If there had been evidence which had been accepted by the court that Polish law required the issue of a domestic search warrant before a European Arrest Warrant could be issued by the judicial authority then, in Toulson LJ's words, not all of the jurisdictional facts would be stated in the warrant. Because, as I have already observed, there is no such evidence in this case, and nothing which can be derived from the case law to demonstrate that it must be accepted to be the case in any Polish extradition case.
There would be a problem for the judicial authority if English law required there to be set out in the European Arrest Warrant a statement to the effect that a suspended sentence had been activated and by which court and when. But that issue has been settled by a long line of authorities illustrated by Kamil Bulkowski v Regional Court of Elblag Poland [2012] EWHC 381 (Admin) in which, having reviewed the authorities, at paragraph 19 Treacy J (as he then was) said:
"I have considered Kuchta and I consider that it is implicit in what is said there that it is simply sufficient to state the date upon which a sentence was imposed as opposed to condescending to further detail as to whether that sentence was suspended or not."
Under English law, on the basis of a settled statement of the law at this level, it is therefore not required that the European Arrest Warrant should state that a sentence initially suspended was later activated. All that is necessary is that the founding decision upon which the European Arrest Warrant was based, namely the conviction of the appellant and the imposition of a sentence of imprisonment upon him, must be stated on the face of the warrant.
On that analysis, this warrant fully complies with the requirements of section 2(6).

*PARTS OF THE EXERCISE*
• 1. In the passage on European Arrest Warrants, which case illustrates the long line of authorities that settled the issue of suspended sentences?
• 2. Echo word for word the section of the passage on European Arrest Warrants that opens with the words containing "Under English law, on" and closes with "of section 2(6).".

Records from a dataset
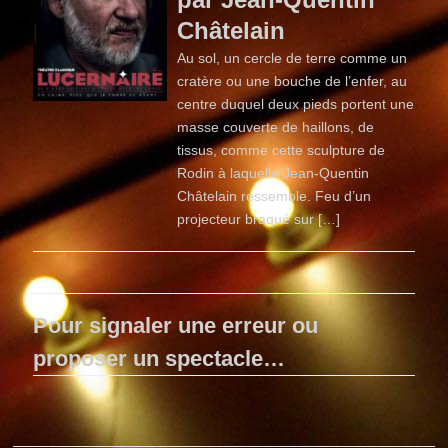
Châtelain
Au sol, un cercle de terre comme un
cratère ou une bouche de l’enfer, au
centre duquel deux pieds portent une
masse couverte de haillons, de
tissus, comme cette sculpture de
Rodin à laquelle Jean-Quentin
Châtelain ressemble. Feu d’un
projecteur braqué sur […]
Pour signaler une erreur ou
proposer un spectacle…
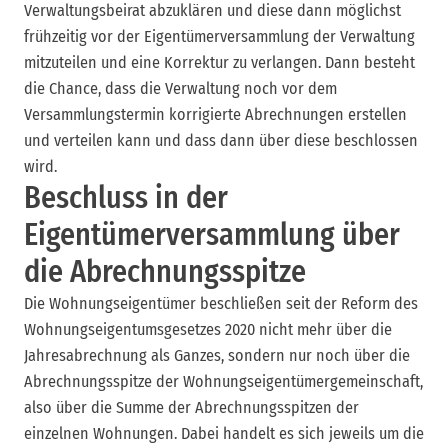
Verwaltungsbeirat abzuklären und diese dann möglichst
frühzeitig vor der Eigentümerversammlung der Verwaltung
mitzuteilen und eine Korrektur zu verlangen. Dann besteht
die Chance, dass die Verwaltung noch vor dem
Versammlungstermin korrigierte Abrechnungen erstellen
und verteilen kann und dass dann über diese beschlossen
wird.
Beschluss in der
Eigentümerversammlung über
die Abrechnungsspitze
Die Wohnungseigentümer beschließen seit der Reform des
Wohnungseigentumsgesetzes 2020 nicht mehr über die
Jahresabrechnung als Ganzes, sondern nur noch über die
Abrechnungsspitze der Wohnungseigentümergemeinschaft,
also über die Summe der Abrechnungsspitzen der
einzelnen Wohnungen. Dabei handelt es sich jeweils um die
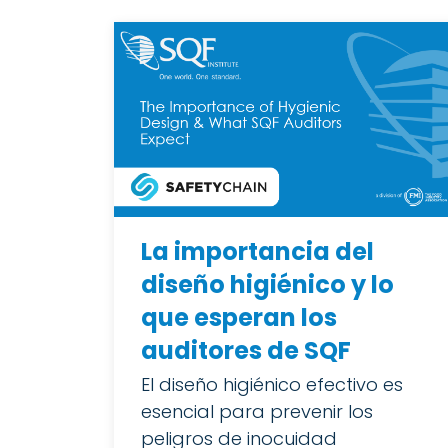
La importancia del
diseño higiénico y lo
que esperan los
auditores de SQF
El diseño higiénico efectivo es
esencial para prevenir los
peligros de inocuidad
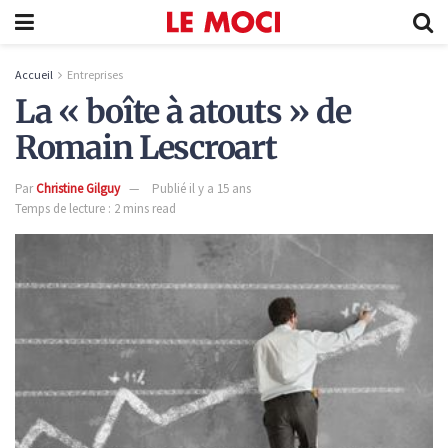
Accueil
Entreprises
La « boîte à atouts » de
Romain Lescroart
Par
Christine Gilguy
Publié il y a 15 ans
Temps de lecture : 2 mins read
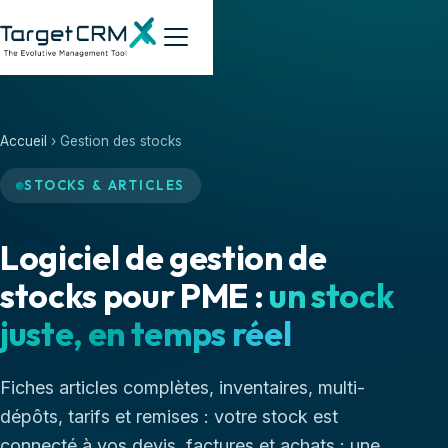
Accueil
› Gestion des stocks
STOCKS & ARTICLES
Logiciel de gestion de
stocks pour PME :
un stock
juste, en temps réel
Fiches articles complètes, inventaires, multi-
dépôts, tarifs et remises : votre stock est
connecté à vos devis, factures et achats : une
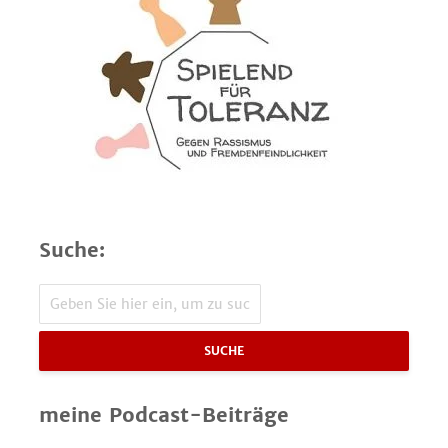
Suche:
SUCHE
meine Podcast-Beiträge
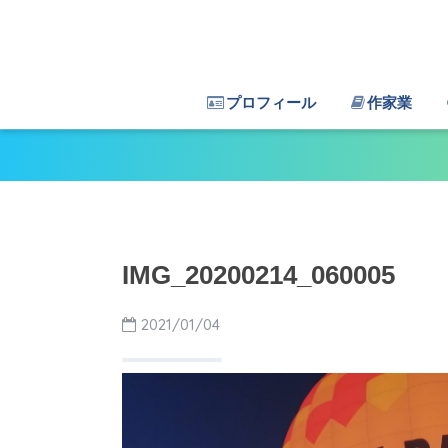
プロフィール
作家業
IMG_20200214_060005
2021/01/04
==
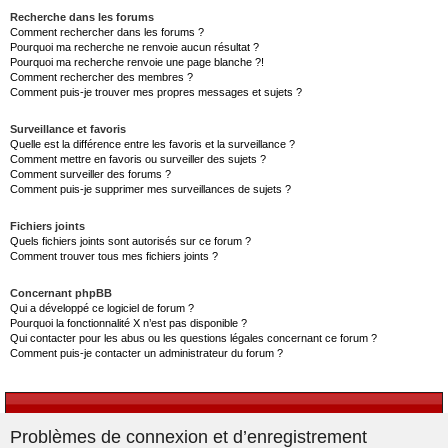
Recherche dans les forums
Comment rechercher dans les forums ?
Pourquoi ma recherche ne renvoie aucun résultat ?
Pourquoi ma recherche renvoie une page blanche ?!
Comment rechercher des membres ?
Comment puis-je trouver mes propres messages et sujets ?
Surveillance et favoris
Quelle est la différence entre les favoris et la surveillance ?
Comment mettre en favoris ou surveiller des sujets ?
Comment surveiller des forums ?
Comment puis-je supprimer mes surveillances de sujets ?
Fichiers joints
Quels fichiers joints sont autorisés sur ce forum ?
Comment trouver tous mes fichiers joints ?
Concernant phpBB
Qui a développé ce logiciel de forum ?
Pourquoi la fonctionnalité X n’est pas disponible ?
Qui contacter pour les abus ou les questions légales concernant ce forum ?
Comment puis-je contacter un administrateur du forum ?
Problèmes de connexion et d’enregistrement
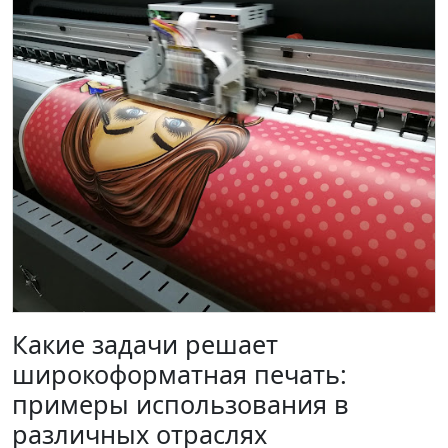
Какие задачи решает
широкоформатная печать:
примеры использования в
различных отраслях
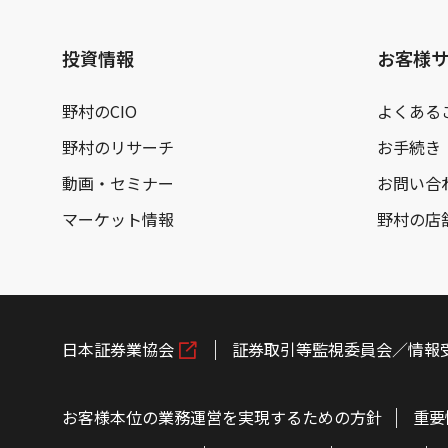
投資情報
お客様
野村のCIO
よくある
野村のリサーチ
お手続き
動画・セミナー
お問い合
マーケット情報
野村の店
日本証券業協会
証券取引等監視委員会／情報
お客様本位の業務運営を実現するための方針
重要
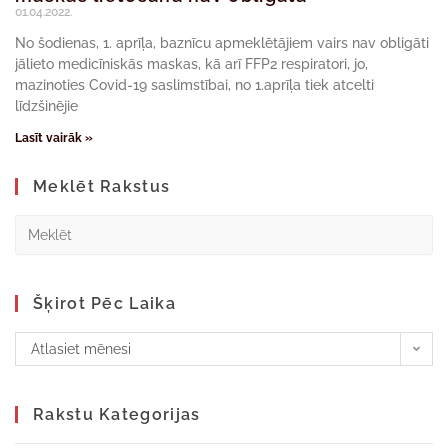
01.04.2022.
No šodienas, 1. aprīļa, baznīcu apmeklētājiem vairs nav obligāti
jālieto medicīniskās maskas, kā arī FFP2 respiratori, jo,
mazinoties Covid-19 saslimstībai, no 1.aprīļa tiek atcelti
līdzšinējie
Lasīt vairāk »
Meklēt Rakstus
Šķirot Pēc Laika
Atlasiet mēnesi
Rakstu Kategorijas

*ANSWERS TO THE TASKS*
• 1. Kamil Bulkowski v Regional Court of Elblag Poland [2012] EWHC 381 (Admin).

• 2.
Under English law, on the basis of a settled statement of the law at this level, it is therefore not required that the European Arrest Warrant should state that a sentence initially suspended was later activated. All that is necessary is that the founding decision upon which the European Arrest Warrant was based, namely the conviction of the appellant and the imposition of a sentence of imprisonment upon him, must be stated on the face of the warrant.
On that analysis, this warrant fully complies with the requirements of section 2(6).